In the short-term group, mortality risk was 25% higher with high FAR. In the intermediate and long-term groups, a high FAR was associated with a 37 % and 65 % higher risk of mortality.
The researchers repeated the analysis with only metastatic cancer patients. The same associations were found, but with a sharper separation in survival outcomes between groups.
FAR is a stronger predictor of long-term survival
They also examined the combined effects of initial deviation of predicted facial age from chronological age (FADRT1) and FAR. This showed that when both high FADRT1 and FAR were high, patients always had the highest risk of mortality.
With increasing intervals between shots, especially in the long-term group, the differences in FAR values become smaller. Even so, FAR becomes the dominant predictor of survival outcomes, although both measures still play a substantial role in increased mortality risk.
This suggests that “FAR consistently outperforms FADRT1 as a prognostic marker at all time intervals, with the strongest performance at longer intervals.”

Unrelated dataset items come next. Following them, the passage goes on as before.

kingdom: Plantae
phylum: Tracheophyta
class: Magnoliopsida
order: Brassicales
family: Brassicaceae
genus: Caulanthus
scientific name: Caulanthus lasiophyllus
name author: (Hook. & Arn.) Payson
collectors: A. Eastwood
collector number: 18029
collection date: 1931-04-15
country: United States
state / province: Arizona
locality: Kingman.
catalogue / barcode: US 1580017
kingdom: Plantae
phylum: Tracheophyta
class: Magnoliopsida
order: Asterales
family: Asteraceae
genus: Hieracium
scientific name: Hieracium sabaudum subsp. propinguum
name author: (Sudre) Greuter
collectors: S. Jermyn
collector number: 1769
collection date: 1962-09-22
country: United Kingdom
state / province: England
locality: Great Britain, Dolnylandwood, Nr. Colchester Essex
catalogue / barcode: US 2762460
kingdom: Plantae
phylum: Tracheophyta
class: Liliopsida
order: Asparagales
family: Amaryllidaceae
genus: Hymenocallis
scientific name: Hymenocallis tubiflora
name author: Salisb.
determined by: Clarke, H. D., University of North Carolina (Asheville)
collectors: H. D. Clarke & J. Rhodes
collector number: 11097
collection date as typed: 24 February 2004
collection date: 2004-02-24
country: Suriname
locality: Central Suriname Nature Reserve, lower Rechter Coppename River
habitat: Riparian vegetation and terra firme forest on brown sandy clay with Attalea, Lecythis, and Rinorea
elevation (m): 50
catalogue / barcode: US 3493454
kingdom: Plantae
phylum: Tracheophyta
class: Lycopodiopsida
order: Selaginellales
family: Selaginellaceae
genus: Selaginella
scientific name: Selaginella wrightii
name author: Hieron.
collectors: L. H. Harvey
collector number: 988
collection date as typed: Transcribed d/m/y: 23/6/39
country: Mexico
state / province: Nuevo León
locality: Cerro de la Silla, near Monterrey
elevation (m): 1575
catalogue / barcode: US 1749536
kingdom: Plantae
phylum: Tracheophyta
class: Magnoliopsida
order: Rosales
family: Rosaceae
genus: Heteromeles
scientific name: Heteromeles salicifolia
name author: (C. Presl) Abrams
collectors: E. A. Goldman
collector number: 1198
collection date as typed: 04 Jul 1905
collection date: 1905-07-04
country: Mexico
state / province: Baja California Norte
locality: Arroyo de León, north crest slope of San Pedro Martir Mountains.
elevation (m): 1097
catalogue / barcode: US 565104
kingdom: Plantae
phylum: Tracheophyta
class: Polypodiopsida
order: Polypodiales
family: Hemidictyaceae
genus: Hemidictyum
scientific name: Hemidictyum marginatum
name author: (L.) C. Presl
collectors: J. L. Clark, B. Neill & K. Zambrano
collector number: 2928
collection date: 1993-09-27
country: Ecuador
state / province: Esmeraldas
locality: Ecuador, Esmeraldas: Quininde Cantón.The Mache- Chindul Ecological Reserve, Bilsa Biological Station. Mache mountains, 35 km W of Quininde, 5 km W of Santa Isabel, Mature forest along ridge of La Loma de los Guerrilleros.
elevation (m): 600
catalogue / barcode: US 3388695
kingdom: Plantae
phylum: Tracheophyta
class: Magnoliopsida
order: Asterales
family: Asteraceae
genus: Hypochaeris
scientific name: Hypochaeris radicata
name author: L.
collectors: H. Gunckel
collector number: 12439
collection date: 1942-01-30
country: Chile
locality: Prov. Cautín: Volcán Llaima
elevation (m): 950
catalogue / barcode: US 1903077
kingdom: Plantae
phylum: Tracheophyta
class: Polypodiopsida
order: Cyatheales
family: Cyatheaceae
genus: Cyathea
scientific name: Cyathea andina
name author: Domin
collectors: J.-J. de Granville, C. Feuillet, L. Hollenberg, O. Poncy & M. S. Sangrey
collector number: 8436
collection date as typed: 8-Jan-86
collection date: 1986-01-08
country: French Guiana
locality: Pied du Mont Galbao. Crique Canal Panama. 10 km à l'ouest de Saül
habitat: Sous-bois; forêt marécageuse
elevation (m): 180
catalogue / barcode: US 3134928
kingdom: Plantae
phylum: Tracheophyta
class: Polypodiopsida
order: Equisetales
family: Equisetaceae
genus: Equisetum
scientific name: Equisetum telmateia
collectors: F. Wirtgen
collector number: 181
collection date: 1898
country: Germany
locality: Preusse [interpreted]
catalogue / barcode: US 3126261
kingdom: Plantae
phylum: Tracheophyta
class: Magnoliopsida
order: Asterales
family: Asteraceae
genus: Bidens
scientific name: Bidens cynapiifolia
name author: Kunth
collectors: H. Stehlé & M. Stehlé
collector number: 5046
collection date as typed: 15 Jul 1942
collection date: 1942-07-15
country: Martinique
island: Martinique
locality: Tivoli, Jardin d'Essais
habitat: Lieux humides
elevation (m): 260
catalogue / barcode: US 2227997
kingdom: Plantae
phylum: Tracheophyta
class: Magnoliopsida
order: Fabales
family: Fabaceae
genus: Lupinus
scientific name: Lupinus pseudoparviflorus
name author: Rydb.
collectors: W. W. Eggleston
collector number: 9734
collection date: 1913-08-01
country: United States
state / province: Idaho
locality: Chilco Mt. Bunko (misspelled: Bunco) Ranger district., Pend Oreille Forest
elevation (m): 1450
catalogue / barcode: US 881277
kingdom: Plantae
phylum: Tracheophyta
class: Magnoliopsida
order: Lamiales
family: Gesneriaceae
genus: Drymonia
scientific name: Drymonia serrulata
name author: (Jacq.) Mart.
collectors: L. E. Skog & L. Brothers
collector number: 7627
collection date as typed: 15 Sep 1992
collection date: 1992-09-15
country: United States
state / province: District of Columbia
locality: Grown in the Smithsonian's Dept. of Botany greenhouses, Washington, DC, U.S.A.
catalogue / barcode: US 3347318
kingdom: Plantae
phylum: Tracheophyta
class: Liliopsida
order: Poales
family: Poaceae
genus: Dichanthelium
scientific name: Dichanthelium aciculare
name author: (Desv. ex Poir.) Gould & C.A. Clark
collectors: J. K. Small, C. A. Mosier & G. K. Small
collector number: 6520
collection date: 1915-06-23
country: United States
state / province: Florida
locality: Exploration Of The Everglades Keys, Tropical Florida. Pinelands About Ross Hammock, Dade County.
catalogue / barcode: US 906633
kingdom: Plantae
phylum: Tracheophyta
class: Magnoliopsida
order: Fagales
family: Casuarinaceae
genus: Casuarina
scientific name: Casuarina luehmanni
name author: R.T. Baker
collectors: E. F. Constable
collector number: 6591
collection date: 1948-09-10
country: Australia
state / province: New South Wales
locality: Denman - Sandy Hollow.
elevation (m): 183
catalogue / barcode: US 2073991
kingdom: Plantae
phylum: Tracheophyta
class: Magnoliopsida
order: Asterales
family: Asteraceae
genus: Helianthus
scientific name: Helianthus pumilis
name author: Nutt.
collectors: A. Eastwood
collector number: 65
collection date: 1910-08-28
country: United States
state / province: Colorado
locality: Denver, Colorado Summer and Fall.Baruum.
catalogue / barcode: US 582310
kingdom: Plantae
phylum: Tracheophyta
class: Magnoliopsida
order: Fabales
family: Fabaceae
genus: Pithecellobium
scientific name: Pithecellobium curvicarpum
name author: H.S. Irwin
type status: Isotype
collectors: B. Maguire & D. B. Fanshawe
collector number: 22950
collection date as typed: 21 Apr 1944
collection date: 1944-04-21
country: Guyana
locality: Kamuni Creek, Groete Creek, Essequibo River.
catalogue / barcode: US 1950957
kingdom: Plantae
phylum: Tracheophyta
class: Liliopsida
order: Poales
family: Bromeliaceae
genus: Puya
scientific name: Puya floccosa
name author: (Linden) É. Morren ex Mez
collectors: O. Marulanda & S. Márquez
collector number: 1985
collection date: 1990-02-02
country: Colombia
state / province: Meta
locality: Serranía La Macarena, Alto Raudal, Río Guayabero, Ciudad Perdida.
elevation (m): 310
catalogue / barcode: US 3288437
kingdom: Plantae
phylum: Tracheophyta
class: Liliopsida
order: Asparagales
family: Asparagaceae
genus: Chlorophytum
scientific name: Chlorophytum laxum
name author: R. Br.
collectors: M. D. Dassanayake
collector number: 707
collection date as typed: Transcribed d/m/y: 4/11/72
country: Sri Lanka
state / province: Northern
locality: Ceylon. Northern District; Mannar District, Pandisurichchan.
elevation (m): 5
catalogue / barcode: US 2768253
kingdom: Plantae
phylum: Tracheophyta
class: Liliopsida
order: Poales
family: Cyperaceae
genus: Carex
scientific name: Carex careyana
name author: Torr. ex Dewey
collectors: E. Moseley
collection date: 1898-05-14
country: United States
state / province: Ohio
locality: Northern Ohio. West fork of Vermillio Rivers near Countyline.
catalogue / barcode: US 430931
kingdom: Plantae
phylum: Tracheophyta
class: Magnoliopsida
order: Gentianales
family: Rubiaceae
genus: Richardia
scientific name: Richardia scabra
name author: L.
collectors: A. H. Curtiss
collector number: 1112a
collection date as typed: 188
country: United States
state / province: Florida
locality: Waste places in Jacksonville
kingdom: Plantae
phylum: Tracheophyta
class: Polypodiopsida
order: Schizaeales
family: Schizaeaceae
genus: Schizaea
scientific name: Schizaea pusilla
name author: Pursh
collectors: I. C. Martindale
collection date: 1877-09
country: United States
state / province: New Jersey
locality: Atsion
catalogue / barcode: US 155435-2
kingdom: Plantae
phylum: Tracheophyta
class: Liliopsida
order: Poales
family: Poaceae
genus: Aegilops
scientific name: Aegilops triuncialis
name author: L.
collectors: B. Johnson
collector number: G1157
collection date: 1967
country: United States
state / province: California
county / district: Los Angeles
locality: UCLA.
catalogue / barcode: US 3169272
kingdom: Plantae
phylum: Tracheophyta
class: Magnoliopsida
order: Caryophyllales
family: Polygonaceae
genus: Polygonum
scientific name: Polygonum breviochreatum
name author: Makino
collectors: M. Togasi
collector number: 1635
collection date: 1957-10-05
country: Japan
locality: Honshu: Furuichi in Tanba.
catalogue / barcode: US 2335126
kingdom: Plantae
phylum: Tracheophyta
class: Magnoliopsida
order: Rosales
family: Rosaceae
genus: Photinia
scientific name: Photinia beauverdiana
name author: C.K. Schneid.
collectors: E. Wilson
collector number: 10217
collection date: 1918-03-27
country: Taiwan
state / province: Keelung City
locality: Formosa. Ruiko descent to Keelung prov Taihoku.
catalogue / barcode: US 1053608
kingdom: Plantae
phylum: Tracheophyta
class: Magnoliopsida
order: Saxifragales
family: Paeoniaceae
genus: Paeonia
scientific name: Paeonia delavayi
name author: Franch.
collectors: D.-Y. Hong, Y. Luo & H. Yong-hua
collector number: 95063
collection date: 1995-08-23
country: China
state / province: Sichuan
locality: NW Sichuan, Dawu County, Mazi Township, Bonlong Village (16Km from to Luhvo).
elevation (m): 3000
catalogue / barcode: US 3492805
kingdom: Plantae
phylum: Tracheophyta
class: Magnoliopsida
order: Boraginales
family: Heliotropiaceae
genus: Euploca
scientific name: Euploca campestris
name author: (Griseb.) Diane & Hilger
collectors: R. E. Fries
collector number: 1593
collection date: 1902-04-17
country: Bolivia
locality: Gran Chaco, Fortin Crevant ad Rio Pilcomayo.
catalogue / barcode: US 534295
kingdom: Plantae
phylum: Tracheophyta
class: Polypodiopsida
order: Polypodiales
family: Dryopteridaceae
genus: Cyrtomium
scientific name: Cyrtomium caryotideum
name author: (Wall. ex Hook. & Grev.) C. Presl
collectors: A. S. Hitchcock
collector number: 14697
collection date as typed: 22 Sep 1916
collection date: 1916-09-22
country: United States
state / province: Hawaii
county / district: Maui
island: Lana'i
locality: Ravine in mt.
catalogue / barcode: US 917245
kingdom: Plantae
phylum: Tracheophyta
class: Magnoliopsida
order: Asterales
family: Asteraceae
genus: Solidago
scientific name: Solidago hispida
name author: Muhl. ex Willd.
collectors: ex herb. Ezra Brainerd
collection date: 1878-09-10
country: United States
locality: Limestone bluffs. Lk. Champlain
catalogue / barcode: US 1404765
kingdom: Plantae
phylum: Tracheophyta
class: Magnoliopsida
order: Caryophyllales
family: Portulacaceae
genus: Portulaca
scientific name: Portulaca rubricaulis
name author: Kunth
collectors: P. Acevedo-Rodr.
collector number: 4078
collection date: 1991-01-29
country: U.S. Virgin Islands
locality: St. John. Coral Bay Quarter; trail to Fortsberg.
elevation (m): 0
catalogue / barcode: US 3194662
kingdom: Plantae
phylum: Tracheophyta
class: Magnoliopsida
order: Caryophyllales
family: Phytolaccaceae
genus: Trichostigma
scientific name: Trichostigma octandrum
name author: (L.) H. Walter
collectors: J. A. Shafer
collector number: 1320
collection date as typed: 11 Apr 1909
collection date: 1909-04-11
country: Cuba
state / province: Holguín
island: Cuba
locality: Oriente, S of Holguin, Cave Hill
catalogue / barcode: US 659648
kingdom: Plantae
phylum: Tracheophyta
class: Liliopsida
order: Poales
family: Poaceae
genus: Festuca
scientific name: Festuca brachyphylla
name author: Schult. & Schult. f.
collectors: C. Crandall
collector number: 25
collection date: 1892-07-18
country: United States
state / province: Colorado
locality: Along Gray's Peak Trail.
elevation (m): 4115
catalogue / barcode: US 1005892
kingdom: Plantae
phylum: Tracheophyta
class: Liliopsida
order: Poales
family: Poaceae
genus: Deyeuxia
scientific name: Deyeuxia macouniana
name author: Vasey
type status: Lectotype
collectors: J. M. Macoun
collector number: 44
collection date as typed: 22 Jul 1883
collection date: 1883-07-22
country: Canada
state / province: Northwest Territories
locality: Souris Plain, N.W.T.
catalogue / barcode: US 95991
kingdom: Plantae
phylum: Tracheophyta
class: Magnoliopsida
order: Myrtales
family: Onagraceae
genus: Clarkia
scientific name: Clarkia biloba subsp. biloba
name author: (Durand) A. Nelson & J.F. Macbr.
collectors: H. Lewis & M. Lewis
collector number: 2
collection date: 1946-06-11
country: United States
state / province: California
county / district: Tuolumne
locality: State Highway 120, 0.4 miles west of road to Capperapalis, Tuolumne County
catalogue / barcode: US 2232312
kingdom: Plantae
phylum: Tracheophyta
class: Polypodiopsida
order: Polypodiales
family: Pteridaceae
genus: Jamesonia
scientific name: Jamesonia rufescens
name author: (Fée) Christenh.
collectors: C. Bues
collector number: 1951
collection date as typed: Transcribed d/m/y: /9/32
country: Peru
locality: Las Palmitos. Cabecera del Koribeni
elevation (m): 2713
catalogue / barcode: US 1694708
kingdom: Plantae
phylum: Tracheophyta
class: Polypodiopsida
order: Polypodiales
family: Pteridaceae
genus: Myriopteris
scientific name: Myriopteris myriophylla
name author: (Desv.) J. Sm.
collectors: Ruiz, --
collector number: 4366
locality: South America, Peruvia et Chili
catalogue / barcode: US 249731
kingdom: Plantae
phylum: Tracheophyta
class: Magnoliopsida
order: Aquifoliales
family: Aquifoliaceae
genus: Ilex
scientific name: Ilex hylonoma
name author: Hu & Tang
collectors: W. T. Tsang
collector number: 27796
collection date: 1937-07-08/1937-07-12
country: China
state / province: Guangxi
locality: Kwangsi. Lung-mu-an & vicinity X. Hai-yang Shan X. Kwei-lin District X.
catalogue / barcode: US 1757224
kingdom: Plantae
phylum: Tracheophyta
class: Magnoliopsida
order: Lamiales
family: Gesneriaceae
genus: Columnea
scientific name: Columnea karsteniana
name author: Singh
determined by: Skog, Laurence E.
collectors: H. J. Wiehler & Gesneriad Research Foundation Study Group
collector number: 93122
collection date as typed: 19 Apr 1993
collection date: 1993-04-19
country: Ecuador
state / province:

Possible mechanisms underlying FAR-based prediction
The authors emphasize the non-linear nature of biological aging, with accelerated molecular senescence, such as DNA damage and cellular senescence, often occurring at specific inflection points. In cancer patients, such dynamic parameters reflect not only the disease process but also the effect of cancer treatment.
By quantitatively measuring facial aging, FAR could reflect changes in health during treatment. Advantages of using FAR include accessibility, convenience, and cost-effectiveness, allowing repeated measurements to assess health changes during treatment.
If validated, it could be incorporated into current prognostic parameters to identify high-risk patients across multiple cancer categories and to guide decision-making regarding monitoring intensity, supportive care, and therapeutic approaches, particularly in advanced disease where less intensive or palliative strategies may be appropriate.
Study restrictions
The ethnic/racial and age composition of the sample limits the generalizability of the findings. Furthermore, the lack of data on disease progression and treatment meant that the higher FAR could not be interpreted as causal. Unmeasured factors such as cancer cachexia or treatment-related toxicities could have influenced the observed associations between FAR and survival.
Because photographs were taken at specific radiotherapy time points rather than regular intervals, their use could have introduced indication bias, as different interval groups may reflect different clinical scenarios, limiting generalizability. Pending validation of this work, ethical and privacy issues, as well as the potential for bias in such facial recognition systems, need to be addressed before its clinical translation.
Future studies should correlate disease type, stage and treatment in different populations, using easily accessible algorithms with strong data protection barriers. The current findings need to be validated in prospective studies and in combination with other markers of aging. If so, FAR could be a tool to help deliver personalized cancer care.